To younger men this detachment was not a little frightening. Mr. Oliver seemed to be too unemotional to be quite human. But closer contact with him revealed some inward human frailties; and an attractive, self-mocking humour. Besides, on occasion in what appeared to be a cold and unemotional judgment, he would remark that be didn't think one could really ask someone to behave in some particular way, a conclusion which could in reality have only been reached on emotional grounds! Upon still closer acquaintance, his vivacity was revealed.

Then would come the discovery that he had joined the Board of Management of the Hospital for Sick Children in 1925 and that he bad been very active ever since in the management of London hospitals, having at one time as a particular concern the organisation of the Emergency Bed Service. In fact, the better one knew Mr. Oliver, the greater the affection and the esteem one had for him.

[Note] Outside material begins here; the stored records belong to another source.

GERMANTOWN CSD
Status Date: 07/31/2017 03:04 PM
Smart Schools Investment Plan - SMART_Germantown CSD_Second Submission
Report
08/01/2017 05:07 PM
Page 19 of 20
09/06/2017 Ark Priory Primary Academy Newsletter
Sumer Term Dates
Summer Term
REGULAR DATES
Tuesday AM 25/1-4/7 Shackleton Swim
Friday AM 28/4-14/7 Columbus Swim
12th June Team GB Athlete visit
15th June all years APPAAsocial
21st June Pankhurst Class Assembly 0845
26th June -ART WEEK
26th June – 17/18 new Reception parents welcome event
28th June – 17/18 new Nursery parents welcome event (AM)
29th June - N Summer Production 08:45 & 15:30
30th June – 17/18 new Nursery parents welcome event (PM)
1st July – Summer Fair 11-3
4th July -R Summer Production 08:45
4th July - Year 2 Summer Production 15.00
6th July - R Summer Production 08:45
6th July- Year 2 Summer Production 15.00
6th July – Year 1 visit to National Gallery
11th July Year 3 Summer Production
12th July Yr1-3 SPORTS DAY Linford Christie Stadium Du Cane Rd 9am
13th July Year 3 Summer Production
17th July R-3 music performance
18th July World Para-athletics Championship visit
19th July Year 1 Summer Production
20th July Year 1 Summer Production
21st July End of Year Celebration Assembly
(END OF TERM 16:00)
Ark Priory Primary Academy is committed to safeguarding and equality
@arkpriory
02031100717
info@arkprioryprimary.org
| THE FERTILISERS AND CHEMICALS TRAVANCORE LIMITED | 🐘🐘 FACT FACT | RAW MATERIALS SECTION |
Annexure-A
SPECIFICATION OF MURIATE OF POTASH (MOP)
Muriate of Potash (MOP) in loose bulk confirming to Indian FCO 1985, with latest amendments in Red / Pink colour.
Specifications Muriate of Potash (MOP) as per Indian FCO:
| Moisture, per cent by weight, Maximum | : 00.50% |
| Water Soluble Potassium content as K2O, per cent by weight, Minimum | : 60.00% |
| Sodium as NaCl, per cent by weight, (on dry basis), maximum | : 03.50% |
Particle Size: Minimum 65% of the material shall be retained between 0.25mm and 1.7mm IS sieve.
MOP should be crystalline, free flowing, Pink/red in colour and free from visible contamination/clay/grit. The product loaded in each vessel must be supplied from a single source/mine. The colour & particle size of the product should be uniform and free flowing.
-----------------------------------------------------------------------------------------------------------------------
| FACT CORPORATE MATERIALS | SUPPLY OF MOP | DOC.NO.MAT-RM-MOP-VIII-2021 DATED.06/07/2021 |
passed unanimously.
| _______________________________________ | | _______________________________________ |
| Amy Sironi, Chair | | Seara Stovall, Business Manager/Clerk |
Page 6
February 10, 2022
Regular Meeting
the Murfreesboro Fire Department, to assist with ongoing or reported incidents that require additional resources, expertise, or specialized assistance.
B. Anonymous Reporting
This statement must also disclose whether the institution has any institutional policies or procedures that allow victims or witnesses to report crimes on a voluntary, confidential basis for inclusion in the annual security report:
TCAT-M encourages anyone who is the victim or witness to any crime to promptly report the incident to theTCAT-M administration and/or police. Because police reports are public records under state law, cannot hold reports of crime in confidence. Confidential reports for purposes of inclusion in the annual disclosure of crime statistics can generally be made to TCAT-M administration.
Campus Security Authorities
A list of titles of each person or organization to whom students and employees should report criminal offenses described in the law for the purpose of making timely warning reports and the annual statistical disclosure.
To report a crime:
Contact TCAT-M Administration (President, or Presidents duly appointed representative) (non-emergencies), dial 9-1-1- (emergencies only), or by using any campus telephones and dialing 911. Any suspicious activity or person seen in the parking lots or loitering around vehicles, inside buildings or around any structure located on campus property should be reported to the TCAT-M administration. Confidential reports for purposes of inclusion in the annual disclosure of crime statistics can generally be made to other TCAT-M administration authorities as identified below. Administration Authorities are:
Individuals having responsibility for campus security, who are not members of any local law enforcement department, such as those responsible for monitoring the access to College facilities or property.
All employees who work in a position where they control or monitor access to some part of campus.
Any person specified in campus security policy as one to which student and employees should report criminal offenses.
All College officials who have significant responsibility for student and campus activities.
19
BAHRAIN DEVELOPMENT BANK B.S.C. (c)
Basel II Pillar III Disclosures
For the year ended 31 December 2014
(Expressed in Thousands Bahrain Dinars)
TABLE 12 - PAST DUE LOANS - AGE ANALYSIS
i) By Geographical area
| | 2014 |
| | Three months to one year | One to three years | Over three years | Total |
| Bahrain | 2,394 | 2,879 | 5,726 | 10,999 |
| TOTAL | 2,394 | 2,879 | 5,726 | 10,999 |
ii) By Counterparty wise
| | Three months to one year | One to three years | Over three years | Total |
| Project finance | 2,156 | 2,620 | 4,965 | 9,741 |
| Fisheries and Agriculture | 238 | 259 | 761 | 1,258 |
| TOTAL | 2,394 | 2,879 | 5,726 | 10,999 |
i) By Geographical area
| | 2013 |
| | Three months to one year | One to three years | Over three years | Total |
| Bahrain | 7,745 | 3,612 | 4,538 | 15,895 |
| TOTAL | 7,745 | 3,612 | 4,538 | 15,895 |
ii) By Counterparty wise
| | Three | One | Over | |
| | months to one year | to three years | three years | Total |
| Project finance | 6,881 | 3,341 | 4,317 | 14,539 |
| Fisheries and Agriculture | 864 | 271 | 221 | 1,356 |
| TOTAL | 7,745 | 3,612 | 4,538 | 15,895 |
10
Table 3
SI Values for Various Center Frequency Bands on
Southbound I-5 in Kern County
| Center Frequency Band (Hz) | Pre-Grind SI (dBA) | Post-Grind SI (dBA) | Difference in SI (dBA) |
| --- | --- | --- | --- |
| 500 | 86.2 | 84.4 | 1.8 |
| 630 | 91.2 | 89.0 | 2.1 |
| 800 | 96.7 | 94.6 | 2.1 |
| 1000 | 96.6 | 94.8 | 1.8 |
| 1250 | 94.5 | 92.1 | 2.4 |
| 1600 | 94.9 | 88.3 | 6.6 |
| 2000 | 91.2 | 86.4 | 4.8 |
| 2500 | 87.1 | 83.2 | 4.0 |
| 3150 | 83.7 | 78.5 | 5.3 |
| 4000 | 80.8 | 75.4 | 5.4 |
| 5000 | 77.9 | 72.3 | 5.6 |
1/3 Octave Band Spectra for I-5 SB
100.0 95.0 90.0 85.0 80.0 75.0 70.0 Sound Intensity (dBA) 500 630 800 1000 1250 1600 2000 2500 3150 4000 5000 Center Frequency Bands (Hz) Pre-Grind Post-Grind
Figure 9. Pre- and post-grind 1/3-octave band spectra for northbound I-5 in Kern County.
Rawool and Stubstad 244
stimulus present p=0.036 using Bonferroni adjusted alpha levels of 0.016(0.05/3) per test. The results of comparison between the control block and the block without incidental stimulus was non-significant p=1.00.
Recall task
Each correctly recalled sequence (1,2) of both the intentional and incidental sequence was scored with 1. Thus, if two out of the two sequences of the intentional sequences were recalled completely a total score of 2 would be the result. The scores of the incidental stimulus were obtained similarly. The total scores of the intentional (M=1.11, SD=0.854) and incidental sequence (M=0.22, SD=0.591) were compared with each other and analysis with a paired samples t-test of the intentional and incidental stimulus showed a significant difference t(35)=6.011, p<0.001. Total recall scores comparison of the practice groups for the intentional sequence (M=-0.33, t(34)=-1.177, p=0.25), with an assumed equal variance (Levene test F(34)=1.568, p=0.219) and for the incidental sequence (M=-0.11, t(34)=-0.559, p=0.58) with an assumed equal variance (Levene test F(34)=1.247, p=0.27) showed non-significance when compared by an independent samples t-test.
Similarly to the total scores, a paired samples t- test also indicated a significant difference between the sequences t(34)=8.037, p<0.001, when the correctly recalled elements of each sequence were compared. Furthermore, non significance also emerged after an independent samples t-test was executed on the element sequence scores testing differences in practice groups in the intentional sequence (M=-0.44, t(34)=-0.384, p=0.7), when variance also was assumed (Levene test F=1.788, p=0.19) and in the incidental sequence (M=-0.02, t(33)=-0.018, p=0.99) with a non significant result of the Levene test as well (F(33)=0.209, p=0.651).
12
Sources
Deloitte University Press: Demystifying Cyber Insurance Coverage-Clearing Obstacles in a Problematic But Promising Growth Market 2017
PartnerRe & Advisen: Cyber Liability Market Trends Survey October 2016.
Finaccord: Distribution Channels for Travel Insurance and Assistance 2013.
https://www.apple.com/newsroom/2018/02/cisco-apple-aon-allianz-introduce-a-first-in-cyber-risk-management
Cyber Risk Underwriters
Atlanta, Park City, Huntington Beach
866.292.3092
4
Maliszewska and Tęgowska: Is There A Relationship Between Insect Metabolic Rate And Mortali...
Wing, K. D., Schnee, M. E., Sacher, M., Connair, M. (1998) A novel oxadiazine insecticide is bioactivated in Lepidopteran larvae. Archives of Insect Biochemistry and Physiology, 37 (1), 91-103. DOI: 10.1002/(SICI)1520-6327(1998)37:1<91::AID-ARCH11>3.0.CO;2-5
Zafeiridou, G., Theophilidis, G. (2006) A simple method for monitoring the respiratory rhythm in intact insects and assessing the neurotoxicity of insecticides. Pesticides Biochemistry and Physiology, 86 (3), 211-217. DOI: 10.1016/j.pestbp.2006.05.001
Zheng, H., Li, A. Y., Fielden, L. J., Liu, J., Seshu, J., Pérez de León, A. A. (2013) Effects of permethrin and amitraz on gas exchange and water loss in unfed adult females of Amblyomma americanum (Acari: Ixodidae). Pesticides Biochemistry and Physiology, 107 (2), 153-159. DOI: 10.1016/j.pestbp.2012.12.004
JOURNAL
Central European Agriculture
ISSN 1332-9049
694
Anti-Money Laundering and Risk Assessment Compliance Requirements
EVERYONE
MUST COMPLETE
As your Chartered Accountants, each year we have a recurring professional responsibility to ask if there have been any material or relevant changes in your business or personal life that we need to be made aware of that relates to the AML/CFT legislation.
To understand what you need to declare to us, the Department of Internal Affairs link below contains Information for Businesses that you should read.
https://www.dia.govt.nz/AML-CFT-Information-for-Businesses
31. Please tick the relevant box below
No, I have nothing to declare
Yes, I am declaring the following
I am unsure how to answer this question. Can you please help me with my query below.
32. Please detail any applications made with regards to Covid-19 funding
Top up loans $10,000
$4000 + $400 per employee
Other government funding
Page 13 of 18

Mr. Oliver always kept a sharp look-out on the journals published by the firm and an especially sharp one on THE ENGINEER. He was very quick to spot errors of any kind and particularly those which can so easily be made in quotation. Once, unaccountably we translated "Timeo Danaos" as "I fear the Danes." Mr. Oliver wrote to say that for his part he had always understood it to be the Greeks but that, of course, he stood to be corrected by the editor! To the very end he kept up this scrutiny. It is the small things in life and death, not the larger ones that prove the more poignant. The thought that we shall never again receive deserved but kindly criticism from that quarter brings sharply home to us the fullness of our loss.